O apoio federal aos serviços de saúde não só torna possível que os moradores da Virgínia Ocidental recebam a assistência de que precisam como é uma fonte importante de empregos. Eu mencionei acima que o setor de saúde é o maior empregador do estado, apequenando o que ainda resta da indústria do carvão. E boa parte desses serviços de saúde são pagos por programas federais.

Ah, e estender o crédito tributário universal a pais com filhos menores de idade —sem a precondição de que os pais estejam empregados, que Manchin vem exigindo— é especialmente importante em um estado onde os empregos são escassos e a pobreza infantil é alta.

É compreensível, claro, que os cidadãos da Virgínia Ocidental desejem uma retomada econômica baseada em mais do que assistência federal. E favoreço plenamente os esforços para reanimar regiões que ficaram para trás com base em “políticas de base local”. Mas qualquer que seja a forma que essas políticas venham a tomar —e a experiência demonstra que implementá-las é muito difícil—, uma coisa é certa: elas não envolverão um retorno ao carvão.

Assim, o que Joe Manchin fará? Seria uma coisa terrível se ele decidisse sabotar a agenda de Biden quanto ao clima em defesa de interesses regionais estreitos.
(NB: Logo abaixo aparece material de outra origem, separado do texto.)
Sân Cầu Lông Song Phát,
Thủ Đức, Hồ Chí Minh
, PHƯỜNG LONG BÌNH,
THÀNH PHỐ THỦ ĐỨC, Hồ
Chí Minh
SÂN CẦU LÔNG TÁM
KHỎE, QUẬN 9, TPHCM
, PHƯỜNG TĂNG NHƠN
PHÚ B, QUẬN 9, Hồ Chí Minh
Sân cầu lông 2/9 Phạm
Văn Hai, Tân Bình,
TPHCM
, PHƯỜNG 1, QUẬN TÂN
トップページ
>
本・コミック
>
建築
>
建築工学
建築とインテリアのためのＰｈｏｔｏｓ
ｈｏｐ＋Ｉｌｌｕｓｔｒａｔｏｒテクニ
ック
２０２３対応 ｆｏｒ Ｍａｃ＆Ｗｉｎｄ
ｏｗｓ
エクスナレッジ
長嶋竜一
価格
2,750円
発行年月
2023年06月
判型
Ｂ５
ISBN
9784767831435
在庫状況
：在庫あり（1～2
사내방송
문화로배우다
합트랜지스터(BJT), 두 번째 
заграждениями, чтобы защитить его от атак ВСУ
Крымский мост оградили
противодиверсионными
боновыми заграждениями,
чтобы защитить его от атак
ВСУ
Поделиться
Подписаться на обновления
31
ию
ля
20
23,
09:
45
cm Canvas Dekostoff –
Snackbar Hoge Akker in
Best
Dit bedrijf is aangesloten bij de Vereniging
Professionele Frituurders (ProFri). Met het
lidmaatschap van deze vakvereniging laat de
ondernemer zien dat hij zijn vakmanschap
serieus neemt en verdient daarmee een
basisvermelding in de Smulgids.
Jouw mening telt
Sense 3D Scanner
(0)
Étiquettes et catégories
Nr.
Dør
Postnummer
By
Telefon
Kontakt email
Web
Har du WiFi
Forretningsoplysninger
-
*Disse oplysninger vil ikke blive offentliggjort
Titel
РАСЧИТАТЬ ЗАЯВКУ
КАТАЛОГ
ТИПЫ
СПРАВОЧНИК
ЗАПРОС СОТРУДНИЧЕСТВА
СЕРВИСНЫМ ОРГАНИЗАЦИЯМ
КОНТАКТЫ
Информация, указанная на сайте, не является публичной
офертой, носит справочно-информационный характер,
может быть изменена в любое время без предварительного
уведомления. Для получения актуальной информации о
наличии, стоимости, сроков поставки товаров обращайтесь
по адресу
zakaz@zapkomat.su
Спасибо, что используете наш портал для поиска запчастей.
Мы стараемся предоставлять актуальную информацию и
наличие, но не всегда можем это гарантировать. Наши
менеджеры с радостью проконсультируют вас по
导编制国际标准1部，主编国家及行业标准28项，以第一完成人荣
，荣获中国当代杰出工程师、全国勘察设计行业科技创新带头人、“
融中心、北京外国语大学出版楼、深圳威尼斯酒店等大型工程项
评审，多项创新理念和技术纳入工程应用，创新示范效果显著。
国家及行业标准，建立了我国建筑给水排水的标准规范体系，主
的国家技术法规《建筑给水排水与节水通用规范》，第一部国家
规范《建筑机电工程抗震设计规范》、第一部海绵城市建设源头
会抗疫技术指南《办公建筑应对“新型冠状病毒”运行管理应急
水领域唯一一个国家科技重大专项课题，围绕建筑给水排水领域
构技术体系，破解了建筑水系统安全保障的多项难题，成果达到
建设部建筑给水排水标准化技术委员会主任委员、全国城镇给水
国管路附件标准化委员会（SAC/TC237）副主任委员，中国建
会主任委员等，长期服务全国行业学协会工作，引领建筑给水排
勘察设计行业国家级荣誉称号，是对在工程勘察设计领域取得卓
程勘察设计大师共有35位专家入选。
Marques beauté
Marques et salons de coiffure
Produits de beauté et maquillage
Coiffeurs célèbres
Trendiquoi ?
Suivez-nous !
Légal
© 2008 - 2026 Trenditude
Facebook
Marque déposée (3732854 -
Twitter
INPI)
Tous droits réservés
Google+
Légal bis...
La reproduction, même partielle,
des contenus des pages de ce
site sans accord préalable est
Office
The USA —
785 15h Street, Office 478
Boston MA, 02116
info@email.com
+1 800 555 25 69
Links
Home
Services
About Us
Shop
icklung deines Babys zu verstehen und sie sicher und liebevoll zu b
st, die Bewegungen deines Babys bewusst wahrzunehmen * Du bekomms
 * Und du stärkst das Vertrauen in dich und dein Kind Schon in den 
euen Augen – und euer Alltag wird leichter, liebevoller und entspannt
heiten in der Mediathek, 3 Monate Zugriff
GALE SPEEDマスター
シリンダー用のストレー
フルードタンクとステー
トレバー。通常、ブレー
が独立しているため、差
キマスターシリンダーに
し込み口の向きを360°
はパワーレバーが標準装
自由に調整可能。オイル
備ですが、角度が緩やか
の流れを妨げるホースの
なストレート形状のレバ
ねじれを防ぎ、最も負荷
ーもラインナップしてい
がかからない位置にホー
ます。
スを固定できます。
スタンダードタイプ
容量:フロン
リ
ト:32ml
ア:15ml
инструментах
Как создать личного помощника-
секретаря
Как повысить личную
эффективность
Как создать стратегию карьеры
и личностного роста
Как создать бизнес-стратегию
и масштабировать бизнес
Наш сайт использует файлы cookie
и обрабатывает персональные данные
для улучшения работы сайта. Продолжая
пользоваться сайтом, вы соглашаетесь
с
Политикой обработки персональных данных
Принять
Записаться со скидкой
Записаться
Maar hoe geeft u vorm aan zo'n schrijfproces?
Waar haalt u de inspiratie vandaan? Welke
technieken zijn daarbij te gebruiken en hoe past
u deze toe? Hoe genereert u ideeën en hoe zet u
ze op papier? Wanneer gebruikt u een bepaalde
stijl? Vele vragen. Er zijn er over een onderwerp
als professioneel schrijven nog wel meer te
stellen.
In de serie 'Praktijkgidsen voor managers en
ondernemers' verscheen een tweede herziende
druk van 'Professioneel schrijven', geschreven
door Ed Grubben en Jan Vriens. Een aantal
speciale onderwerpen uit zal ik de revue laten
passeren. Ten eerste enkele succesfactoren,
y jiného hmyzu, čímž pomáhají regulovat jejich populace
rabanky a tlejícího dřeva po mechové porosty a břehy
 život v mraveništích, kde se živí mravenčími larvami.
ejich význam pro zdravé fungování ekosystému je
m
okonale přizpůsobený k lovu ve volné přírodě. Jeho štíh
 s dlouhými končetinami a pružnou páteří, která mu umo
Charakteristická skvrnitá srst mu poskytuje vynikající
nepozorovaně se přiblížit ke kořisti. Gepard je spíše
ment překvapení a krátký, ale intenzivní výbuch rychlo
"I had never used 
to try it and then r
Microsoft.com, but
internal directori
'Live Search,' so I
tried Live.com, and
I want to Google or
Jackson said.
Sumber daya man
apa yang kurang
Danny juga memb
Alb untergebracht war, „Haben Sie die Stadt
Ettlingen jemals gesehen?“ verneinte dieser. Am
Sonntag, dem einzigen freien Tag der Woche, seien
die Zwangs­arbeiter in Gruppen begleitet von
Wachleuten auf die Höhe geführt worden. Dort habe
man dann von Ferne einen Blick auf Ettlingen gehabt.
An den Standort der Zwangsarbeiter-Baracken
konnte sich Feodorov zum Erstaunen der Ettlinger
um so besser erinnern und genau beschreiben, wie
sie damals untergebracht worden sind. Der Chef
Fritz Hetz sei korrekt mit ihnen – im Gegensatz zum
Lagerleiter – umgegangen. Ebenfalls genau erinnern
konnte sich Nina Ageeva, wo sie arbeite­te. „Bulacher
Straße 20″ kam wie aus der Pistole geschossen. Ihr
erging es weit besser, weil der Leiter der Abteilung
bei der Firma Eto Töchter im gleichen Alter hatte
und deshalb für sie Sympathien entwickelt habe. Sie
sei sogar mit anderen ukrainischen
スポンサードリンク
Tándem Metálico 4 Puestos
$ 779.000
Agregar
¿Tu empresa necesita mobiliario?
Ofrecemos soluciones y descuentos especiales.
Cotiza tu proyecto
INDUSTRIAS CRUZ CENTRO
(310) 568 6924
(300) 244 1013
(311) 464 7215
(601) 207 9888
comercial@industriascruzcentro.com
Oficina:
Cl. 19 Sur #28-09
Mas embora Manchin possa vir a fazer coisas terríveis, isso não acontecerá em defesa de sua região, porque a esta altura combater o ambientalismo não serve aos interesses da região dos Apalaches.

A mineração de carvão é uma tradição cultural, e é parte da história da região dos Apalaches. Mas se Joe Manchin realmente deseja servir o povo da Virgínia Ocidental, e não simplesmente cultuar sua nostalgia, ele apoiará a agenda progressista de Biden —o que inclui a agenda do presidente quanto ao clima.